For at least the fourth time this year, the Portland Press Herald editorializes that the only solution to the opioid crisis is harm reduction and treatment, to the exclusion of law enforcement.

In your Oct. 19, editorial, “It Shouldn’t be Surprising that Fatal Drug Overdoses Keep Increasing,” the Editorial Board said “too many people still go to jail for nothing more than their addiction.” In your Sep. 10 editorial “Advocate’s Death is a Tragic Reminder,” you describe the War on Drugs as a “losing cause.” (You said much the same thing in “Drug Crisis Rages On in the Background,” July 19, and in “Maine’s Opioid Epidemic is far From Over,” Jan. 26).

Doctors have been waging a war on cancer for about 50 years. Yet, at 599,108 deaths in 2017, cancer remains the second leading cause of death in the United States after heart disease. You don’t call it a losing cause.

I was sorry to read the Maine Drug Death Report for 2019. It showed that the downward trend from a peak of 417 deaths in 2017, to 354 in 2018, was reversed by the 380 deaths last year, a 7 percent increase. The just-released, mid-year report is even more concerning. It reports 258 overdose deaths. At that pace, Maine’s death rate for 2020 will be an unprecedented 516.

The isolation and inactivity of the pandemic and associated social distancing likely have contributed to depression and drug abuse, while also limiting the delivery of services. But the precipitous increase in deaths began in the second quarter of last year, so that dynamic doesn’t explain it. The governor didn’t order social distancing until mid-March.

As before, most of the 2019 deaths (318 or 84 percent) were caused by opioids, and most of those by illicit, non-pharmaceutical, synthetic opioids like fentanyl. Fentanyl is incredibly potent. A few milligrams can kill. It caused 259 of the 2019 deaths. That’s 81 percent of the opioid deaths and 68 percent of all overdose deaths in 2019. Illicit fentanyl is not manufactured in Maine. The vast majority of it comes from abroad, and it is getting to remote places.
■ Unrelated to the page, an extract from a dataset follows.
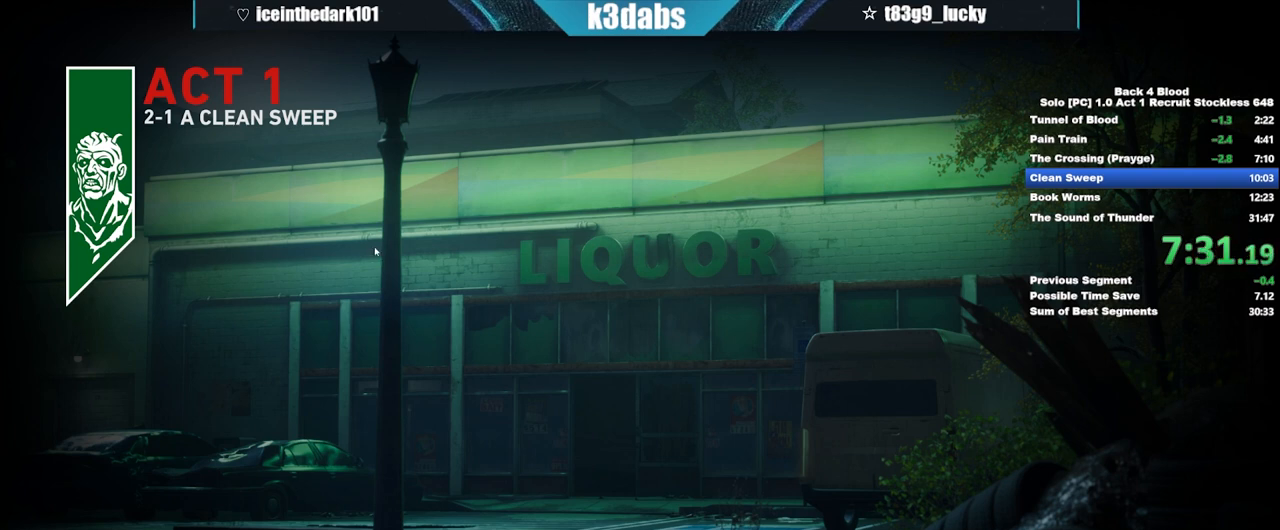
{"keys": [], "mouse": [], "events": [[67, "mouse_left", "up"], [167, "mouse_left", "down"], [267, "mouse_left", "up"], [334, "mouse_left", "down"], [434, "mouse_left", "up"]]}
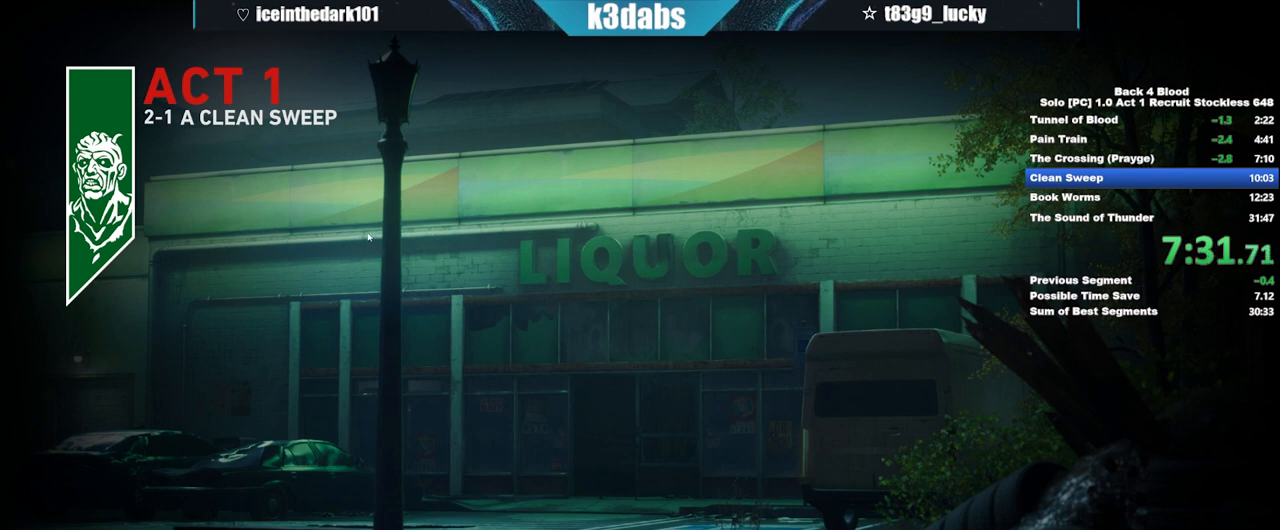
{"keys": [], "mouse": [], "events": [[33, "mouse_left", "down"], [167, "mouse_left", "up"], [300, "mouse_left", "down"], [434, "mouse_left", "up"]]}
The Drug and Alcohol Dependence Journal just reported that between July of 2019 and March of 2020, rare fentanyl analogs were detected more often in Penobscot than any other county in the nation.


Other notable data points in the 2019 report include a 22 percent increase in the number of deaths caused by cocaine (from 90 to 110), a 81% increase in those caused by methamphetamine (from 26 to 47), a 128 percent increase in the number of deaths caused by buprenorphine (from 14 to 32), a 31% increase in the number of deaths caused by methadone (from 19 to 25), and a 13.4 percent increase in the number of autopsies which detected the presence of naloxone (from 97 to 110).
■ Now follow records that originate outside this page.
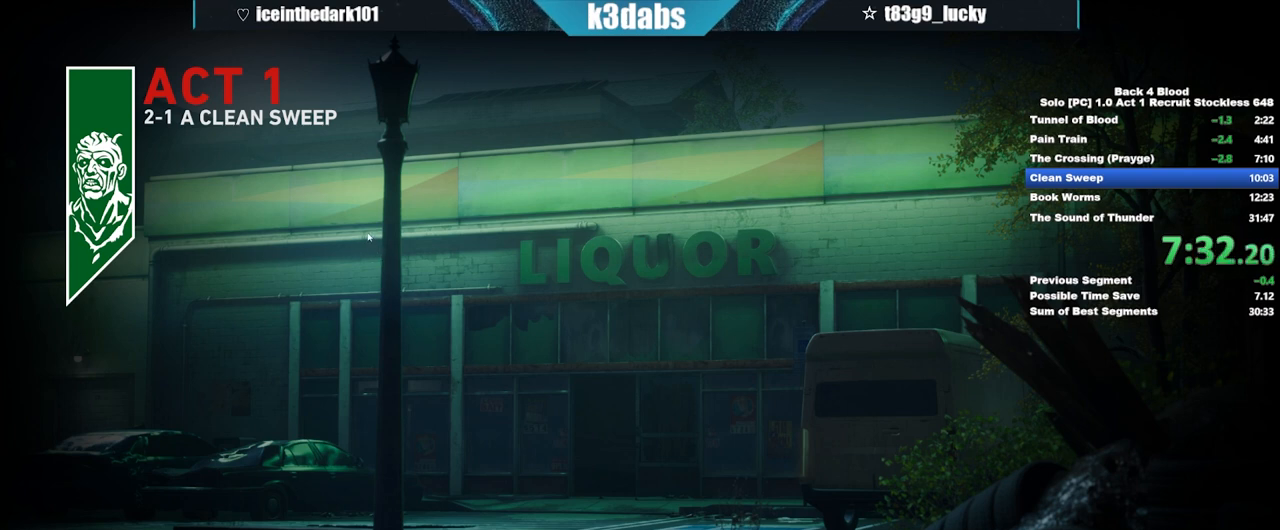
{"keys": [], "mouse": [], "events": [[34, "mouse_left", "down"], [234, "mouse_left", "up"], [301, "mouse_left", "down"], [468, "mouse_left", "up"]]}
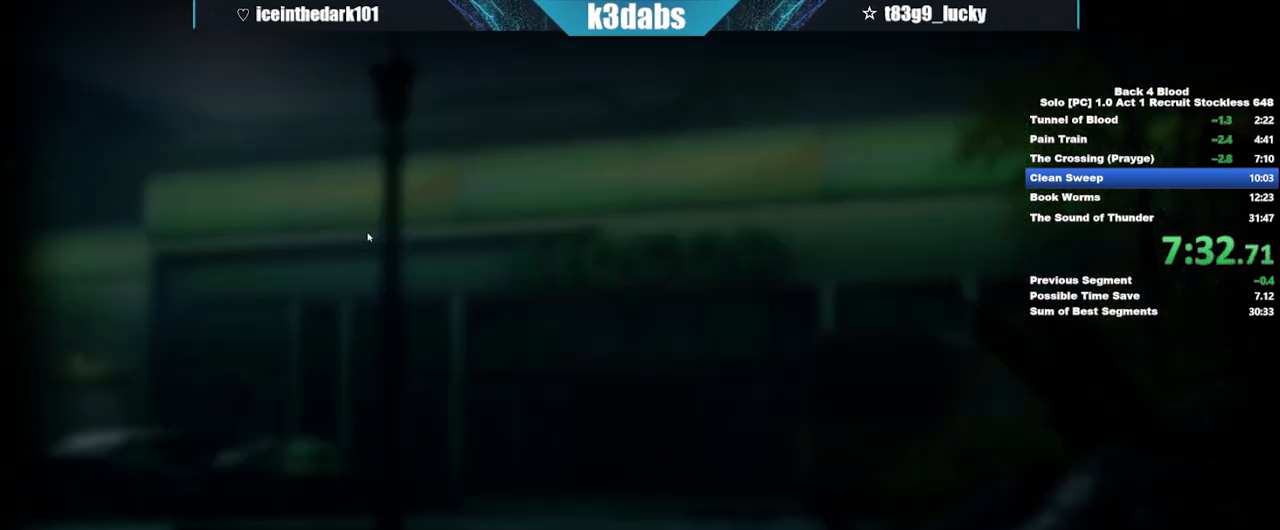
{"keys": ["f", "space"], "mouse": [], "events": [[100, "mouse_left", "down"], [133, "f", "down"], [200, "mouse_left", "up"], [233, "f", "up"], [300, "mouse_left", "down"], [434, "f", "down"], [434, "mouse_left", "up"], [467, "space", "down"]]}
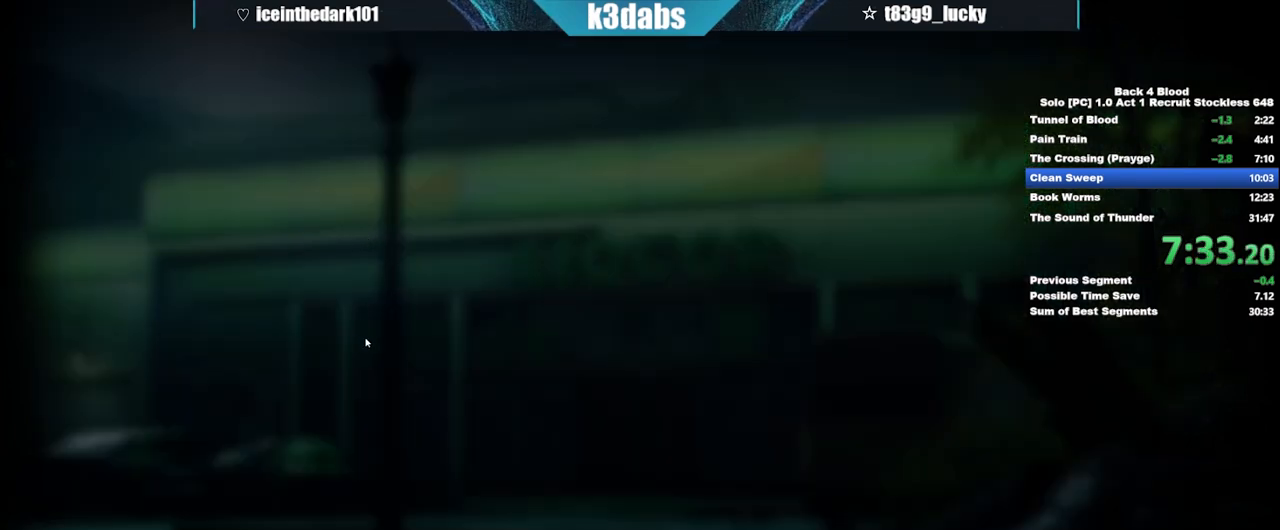
{"keys": ["f", "space"], "mouse": ["left"], "events": [[34, "f", "up"], [34, "space", "up"], [67, "f", "down"], [100, "f", "up"], [100, "space", "down"], [167, "space", "up"], [201, "f", "down"], [201, "space", "down"], [267, "f", "up"], [267, "mouse_left", "down"], [267, "space", "up"], [334, "f", "down"], [334, "space", "down"], [401, "f", "up"], [401, "mouse_left", "up"], [401, "space", "up"], [434, "mouse_left", "down"], [501, "f", "down"], [501, "space", "down"]]}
The treatment drug buprenorphine caused 3.9 percent of deaths in 2018, 8 percent in 2019, and 7 percent of the deaths during the first half of 2020. Methadone, which has been killing Mainers for over 20 years, caused 5.3 percent of deaths in 2018, 7 percent in 2019, and 5.8 percent during the first half of 2020. Naloxone was detected in 27 percent of autopsies in 2018, and 29 percent in 2019.

Your reaction to this information is that we need more Medicine-Assisted Treatment, more harm reduction including needle exchanges, and more naloxone.

Last year was the first year of MaineCare expansion. It didn’t save more lives. Neither did more naloxone.

Although there still is no comprehensive accounting, there is no doubt that our state has been flooded with naloxone for the past two years. The increased number of autopsies detecting naloxone is some confirmation.

Experts agree that MAT can’t succeed on its own. Addicts must make a commitment to sobriety. They must take their medicine as prescribed. They must avoid using illicit drugs.

Law enforcement helps by making deadly illegal drugs less available. Law enforcement focuses on dealers, not users. It clarifies what we do and don’t value. It acts as an incentive for those who can, to control their behavior. For those who can’t control their behavior, law enforcement can impose a measure of control that may facilitate their recovery.

Law enforcement is not the only component of the response to the opioid crisis. But it is an essential one.